## EXTRAIT DU TEXTE
━━━━━━━━━━━━━━━━━━━━

Quartette #8

 

 

Adieux –

 

En ce début d’automne déréglé, le « peuple des livres » et celui des revues vient de perdre deux veilleurs, deux éveilleurs, deux camarades, deux amis.

 

Patrick Kéchichian est mort brutalement dans la nuit du 18 octobre. Longtemps critique littéraire au Monde puis à La Croix, son nom sonnait comme un sésame pour se diriger dans la forêt littérature ; ses mots résonnaient comme des signes de feu et d’incandescence.  En feuilletant chaque mois La Revue des deux mondes où il écrivait désormais,  je filais droit à sa chronique, toujours juste et nuancée, toujours fidèle au temps profond de l’écriture.

 

 

Une poignée de jours plus tard, nous apprenions la mort de Maurice Olender, l’immense éditeur et historien  des religions dont la collection « La bibliothèque du XXIe siècle » constitue un palais idéal des idées et des livres. Avec Le Genre humain, Maurice Olender fut aussi un actif revuiste. Pour les les quarante ans de sa revue, lors du 31e Salon de la Revue, invité d’une « Carte blanche Diacritik », il avait évoqué avec passion cette aventure éditoriale hors du commun. Il y développait en particulier sa conception de la revue comme espace démocratique et collaboratif.

 

Pour se faire une idée de l’ampleur du travail accompli par Le Genre humain, la totalité  des sommaires est en ligne sur le site de la Librairie du XXIe siècle.

 

L’entretien avec Johan Faerber est à retrouver ici.

━━━━━━━━━━━━━━━━━━━━

## DONNÉES DE L'EXERCICE
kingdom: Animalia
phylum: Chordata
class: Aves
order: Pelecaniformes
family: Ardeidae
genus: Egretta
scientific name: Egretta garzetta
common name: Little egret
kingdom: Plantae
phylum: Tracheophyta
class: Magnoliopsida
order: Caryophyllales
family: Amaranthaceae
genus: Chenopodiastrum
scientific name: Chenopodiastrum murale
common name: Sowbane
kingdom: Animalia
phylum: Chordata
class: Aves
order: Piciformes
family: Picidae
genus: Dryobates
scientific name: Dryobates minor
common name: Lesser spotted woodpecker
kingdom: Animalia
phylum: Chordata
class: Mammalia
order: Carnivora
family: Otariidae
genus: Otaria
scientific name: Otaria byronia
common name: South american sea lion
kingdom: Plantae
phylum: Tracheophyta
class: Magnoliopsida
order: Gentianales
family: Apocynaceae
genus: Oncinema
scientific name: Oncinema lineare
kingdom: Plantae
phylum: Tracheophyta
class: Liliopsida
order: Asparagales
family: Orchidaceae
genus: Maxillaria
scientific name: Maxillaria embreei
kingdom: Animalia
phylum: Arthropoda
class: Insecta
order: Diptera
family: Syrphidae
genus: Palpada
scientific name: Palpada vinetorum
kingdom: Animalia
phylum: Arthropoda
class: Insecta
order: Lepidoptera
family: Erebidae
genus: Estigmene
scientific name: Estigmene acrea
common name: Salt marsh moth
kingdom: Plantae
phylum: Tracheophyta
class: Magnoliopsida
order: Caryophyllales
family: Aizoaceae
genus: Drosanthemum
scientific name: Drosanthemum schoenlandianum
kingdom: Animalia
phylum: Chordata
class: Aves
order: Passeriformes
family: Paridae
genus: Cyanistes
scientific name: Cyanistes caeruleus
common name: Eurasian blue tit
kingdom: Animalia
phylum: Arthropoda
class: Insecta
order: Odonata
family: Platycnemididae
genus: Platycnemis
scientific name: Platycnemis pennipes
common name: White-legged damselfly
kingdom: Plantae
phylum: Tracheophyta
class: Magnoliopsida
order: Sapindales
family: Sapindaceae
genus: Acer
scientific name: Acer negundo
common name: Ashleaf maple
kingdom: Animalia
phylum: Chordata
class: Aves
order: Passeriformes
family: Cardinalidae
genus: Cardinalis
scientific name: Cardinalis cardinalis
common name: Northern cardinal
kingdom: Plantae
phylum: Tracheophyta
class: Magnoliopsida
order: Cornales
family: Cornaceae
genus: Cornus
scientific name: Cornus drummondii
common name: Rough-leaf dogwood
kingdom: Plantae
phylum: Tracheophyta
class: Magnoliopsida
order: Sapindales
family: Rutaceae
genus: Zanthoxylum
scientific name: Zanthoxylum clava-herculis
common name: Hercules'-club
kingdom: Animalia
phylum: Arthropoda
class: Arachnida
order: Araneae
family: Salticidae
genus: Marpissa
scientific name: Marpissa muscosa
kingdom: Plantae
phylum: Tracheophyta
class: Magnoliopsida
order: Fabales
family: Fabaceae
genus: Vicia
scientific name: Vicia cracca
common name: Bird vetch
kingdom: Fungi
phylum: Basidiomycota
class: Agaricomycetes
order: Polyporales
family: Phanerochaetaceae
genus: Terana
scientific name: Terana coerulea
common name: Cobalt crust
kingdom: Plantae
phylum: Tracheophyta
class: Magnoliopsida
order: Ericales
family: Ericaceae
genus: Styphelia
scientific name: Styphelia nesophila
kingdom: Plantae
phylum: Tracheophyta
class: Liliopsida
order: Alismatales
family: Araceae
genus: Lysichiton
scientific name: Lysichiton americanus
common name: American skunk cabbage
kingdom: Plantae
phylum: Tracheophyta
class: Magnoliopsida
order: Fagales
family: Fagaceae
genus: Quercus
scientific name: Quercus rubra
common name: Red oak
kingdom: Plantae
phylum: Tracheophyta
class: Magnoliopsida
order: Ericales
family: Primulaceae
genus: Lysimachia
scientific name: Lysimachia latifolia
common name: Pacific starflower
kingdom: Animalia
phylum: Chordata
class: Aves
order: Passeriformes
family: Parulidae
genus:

━━━━━━━━━━━━━━━━━━━━

## DÉFIS
1. Reproduisez à l'identique le passage du texte d'adieux compris entre « Patrick Kéchichian est » et « profond de l’écriture. », bornes incluses.
2. Dupliquez à l'identique les lignes de données, depuis la première jusqu'à celle qui contient « genus: Chenopodiastrum », cette dernière incluse.
Le texte d'adieux et les lignes de données n'ont aucun rapport entre eux.

## RÉPONSES PAR TÂCHE
1.
Patrick Kéchichian est mort brutalement dans la nuit du 18 octobre. Longtemps critique littéraire au Monde puis à La Croix, son nom sonnait comme un sésame pour se diriger dans la forêt littérature ; ses mots résonnaient comme des signes de feu et d’incandescence.  En feuilletant chaque mois La Revue des deux mondes où il écrivait désormais,  je filais droit à sa chronique, toujours juste et nuancée, toujours fidèle au temps profond de l’écriture.

2.
kingdom: Animalia
phylum: Chordata
class: Aves
order: Pelecaniformes
family: Ardeidae
genus: Egretta
scientific name: Egretta garzetta
common name: Little egret
kingdom: Plantae
phylum: Tracheophyta
class: Magnoliopsida
order: Caryophyllales
family: Amaranthaceae
genus: Chenopodiastrum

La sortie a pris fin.